From the dazzling desert city of golden sand dunes and mystic palatial buildings, we present you with the equally majestic textile of Leheriya. The magnificent forts overlooking the royal state of Rajasthan sometimes overshadow the tantalizing textiles that flourished here, especially the unique tie-dyes practised here since ages. One such by-product of tie and die is Leheriya.
The wave-like designs are said to be inspired from the sand dunes of the deserts. Worn as turbans, sarees, dupattas or veils, leheriya textiles are usually of very fine cotton or silk, fabrics that facilitate such usage as well as allow the dye to seep-in to the innermost portions of the coiled or rolled fabric.
Leheriya was patronized in the nineteenth and early twentieth century by the Rajasthani businessmen and merchants who covered their heads with vibrant turbans or safas. Belonging to the native Marwari community in Rajasthan, leheriya were initially dyed in yellow and red. Saafa is a continuous strip of fabric that is commonly worn in Jodhpur. Traditionally, the longer paag was worn in Jaipur and the pagari by the Baniya community in the state.
The solid versions of all three are worn as regular headbands. The gorgeous leheriya patterns were worn on special occasions and certain seasons. Such as the pachrang in yellow, red, green and blues; the samudra leher dyed in the colours of the sea and the indradhanush, dyed in the seven colours of the rainbow were reserved for the monsoons. During mourning or as an attire to someone’s death ceremony, attires in muted colours such as mauve and brown are preferred.
Mothra is a variety of the leheriya where two sets of diagonal lines cross each other creating small rectangular spaces. It derives its name from moth meaning pulses, which resembles the dots located between the cheeks. Mothra is developed on similar fabrics as that of leheriya. Saafas of mothra is preferred during diwalis. Leheriya and mothra are worn primarily during the occasions of Gangaur and Teej. Leheriya was a style originally used in head turbans. Over the years leheriya was adopted in lehenga cholis, salwars and sarees. Nowadays, Leheriya is a part of both attire and accessories. It is now seen on ethic and casual clothing, bags and shoes, as well as on scarves and cravats. Lehariya patterns such as Mothda, Panchranga and Satranga have gained demands globally because of their exquisite patterns.
The extensive and complex method includes the tying of cloth into a turban or a saree that is folded in such a way that when opened post-dyeing, there is a striped pattern created on the cloth with dyed portions on every opposite stripe.

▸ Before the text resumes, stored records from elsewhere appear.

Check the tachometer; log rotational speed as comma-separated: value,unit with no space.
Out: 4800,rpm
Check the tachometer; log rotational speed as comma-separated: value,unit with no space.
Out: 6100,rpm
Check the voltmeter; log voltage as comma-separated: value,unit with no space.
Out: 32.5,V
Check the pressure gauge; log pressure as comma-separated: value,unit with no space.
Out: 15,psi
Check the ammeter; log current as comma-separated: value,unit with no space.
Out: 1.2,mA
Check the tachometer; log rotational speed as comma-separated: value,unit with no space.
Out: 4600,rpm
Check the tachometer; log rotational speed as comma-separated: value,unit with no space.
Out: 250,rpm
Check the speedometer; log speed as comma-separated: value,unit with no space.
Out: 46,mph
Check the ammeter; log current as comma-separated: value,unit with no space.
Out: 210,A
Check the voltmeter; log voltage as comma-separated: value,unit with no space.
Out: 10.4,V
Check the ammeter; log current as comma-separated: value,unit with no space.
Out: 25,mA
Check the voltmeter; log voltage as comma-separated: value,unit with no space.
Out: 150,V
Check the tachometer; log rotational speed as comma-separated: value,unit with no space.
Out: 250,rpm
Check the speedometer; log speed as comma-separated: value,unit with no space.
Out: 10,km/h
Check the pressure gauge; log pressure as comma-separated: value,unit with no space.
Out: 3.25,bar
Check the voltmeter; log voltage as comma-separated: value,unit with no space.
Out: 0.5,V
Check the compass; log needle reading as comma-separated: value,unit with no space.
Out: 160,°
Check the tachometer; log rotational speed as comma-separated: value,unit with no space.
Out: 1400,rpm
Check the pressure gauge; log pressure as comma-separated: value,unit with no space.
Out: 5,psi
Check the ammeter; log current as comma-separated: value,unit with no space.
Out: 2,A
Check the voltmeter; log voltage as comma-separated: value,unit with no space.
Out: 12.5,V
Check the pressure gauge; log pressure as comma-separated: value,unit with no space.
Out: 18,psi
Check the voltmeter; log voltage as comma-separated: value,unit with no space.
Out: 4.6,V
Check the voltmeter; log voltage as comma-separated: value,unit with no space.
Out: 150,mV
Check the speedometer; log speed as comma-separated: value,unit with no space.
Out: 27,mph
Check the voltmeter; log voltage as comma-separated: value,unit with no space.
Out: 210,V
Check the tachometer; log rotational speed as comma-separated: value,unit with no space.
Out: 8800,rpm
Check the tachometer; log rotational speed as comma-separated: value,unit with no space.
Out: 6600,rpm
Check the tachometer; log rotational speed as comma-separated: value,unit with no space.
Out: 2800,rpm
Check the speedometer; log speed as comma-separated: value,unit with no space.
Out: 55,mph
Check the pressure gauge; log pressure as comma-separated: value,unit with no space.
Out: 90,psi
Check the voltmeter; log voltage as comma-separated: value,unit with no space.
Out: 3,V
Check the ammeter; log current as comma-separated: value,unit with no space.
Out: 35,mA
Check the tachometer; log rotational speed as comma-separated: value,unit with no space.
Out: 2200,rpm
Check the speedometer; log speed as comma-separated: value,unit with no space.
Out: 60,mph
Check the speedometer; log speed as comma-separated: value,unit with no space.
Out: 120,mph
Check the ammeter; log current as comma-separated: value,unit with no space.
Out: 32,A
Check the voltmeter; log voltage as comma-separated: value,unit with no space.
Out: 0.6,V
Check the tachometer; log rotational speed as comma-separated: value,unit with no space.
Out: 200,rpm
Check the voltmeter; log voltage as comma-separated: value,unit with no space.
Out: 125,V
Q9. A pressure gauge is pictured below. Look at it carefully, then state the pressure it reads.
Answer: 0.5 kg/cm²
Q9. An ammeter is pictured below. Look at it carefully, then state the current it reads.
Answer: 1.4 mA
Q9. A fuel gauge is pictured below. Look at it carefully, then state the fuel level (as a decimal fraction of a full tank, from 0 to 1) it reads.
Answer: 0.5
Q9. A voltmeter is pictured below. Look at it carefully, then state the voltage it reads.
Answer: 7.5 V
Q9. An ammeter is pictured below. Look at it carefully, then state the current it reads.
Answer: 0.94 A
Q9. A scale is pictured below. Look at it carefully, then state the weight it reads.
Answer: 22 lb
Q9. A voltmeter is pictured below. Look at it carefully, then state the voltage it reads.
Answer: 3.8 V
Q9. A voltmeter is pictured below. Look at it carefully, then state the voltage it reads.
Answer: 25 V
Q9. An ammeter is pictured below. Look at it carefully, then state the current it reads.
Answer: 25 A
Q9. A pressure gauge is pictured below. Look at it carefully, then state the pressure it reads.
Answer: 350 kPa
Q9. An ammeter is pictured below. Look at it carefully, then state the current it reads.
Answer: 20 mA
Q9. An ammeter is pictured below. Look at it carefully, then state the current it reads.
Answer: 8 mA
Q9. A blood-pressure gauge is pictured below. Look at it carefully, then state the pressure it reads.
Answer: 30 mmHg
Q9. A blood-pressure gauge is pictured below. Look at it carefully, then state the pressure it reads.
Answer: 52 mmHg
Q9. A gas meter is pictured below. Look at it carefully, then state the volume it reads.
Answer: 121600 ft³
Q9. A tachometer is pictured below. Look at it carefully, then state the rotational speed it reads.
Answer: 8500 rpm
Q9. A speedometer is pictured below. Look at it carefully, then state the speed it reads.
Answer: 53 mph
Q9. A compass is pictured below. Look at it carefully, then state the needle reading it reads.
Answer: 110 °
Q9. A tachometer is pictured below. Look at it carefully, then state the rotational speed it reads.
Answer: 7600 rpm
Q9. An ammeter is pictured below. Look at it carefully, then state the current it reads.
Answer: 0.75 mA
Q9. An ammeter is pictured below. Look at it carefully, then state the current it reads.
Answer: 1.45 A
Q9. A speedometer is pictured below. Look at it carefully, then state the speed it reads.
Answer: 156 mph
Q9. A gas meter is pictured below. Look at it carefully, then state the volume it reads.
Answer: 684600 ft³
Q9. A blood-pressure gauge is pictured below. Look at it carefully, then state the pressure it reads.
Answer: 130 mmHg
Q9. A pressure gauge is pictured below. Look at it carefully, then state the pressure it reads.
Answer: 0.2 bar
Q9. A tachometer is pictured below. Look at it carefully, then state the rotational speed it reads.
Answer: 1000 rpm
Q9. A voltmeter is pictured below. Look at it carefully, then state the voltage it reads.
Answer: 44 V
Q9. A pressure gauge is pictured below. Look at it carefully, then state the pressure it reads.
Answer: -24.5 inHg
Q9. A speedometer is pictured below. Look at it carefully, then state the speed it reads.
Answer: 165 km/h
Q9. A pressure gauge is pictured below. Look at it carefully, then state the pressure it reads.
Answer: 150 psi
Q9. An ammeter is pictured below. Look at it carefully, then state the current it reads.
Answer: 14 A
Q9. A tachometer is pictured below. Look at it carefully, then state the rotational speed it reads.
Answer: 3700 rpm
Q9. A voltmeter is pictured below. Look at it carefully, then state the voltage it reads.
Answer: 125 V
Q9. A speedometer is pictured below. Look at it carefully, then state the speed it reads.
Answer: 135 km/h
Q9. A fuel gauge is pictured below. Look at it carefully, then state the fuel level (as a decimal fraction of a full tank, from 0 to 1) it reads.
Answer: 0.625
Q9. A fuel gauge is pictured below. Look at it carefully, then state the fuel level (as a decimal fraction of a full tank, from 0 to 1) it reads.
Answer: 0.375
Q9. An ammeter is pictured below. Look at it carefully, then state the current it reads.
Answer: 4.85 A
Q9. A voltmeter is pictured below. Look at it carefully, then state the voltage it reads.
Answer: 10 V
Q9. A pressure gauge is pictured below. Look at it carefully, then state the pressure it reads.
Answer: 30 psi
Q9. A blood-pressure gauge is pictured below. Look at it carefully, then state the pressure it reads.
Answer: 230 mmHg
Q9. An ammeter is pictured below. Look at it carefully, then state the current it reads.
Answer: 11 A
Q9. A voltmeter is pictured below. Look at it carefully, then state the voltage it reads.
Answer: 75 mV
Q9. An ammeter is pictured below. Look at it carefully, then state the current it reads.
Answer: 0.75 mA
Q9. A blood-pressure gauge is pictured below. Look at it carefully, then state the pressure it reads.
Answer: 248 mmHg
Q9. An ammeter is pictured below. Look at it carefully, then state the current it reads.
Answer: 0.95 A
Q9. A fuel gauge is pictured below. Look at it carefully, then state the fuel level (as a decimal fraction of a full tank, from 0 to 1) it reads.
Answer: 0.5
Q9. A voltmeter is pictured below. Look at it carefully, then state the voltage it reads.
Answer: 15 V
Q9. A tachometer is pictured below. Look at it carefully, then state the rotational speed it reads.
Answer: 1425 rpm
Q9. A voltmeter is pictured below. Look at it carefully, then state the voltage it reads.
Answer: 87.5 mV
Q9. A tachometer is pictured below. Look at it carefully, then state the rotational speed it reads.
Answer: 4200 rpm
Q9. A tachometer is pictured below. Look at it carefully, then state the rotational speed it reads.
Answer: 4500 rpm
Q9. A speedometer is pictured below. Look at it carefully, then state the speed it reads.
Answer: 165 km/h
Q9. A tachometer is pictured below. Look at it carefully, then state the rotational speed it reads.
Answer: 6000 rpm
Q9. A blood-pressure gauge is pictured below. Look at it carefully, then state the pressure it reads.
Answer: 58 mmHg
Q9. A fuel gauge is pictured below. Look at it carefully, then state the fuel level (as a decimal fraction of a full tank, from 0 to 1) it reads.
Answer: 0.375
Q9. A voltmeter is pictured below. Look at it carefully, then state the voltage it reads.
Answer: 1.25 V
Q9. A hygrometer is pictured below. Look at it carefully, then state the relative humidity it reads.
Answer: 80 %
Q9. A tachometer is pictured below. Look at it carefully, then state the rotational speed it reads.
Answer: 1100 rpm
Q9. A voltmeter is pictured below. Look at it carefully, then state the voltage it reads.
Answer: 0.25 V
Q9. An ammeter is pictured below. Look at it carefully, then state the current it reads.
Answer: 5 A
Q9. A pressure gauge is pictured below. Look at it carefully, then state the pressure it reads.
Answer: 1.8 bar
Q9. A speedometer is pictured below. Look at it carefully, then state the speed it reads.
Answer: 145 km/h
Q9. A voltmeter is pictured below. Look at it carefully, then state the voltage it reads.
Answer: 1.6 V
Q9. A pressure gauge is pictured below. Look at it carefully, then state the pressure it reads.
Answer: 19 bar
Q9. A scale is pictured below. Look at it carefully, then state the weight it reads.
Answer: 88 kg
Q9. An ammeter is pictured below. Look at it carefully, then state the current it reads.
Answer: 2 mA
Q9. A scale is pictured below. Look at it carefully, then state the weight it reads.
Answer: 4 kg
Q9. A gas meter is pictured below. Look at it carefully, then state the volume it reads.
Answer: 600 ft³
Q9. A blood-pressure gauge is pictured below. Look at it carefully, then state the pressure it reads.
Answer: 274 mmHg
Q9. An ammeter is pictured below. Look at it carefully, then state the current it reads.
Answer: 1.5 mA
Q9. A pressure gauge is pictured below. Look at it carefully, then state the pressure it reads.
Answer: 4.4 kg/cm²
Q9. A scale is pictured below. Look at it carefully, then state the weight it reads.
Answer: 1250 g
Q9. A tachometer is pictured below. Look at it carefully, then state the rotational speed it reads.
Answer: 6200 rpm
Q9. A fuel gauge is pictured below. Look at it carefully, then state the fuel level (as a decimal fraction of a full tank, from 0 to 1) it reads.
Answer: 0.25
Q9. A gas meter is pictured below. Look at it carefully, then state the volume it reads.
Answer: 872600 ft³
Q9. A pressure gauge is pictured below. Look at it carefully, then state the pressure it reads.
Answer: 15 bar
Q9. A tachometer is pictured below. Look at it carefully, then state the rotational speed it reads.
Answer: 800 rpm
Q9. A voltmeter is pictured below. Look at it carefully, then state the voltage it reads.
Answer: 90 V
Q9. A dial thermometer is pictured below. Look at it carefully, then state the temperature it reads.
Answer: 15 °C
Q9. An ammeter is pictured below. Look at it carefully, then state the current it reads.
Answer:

The fabric is rolled diagonally from one corner to the opposite edge and then tied at the required gapping. The repetitive loops of tied thread thus create the wave patterns from the folding techniques made before dyeing. Original leheriya only uses natural dyes.
Indigo is used for bright blue shade or alizarin for red hues during the final stage of preparation. A leheriya dupatta can take anywhere between three to four days to be finished. The base cloth is of a lighter colour, generally white and in cotton, silk, chiffon or georgette. Traditionally, craftsmen would tie and dip it in multiple dyes to get the desired pattern in variegated colours. To prevent colour bleeding, the fabric is dipped in water and salt solution overnight. This helps in fastening the colour.
If you happen to visit Jaipur or Jodhpur, don’t forget to delve into the variegated leheriya designs and apparels found in the old city markets.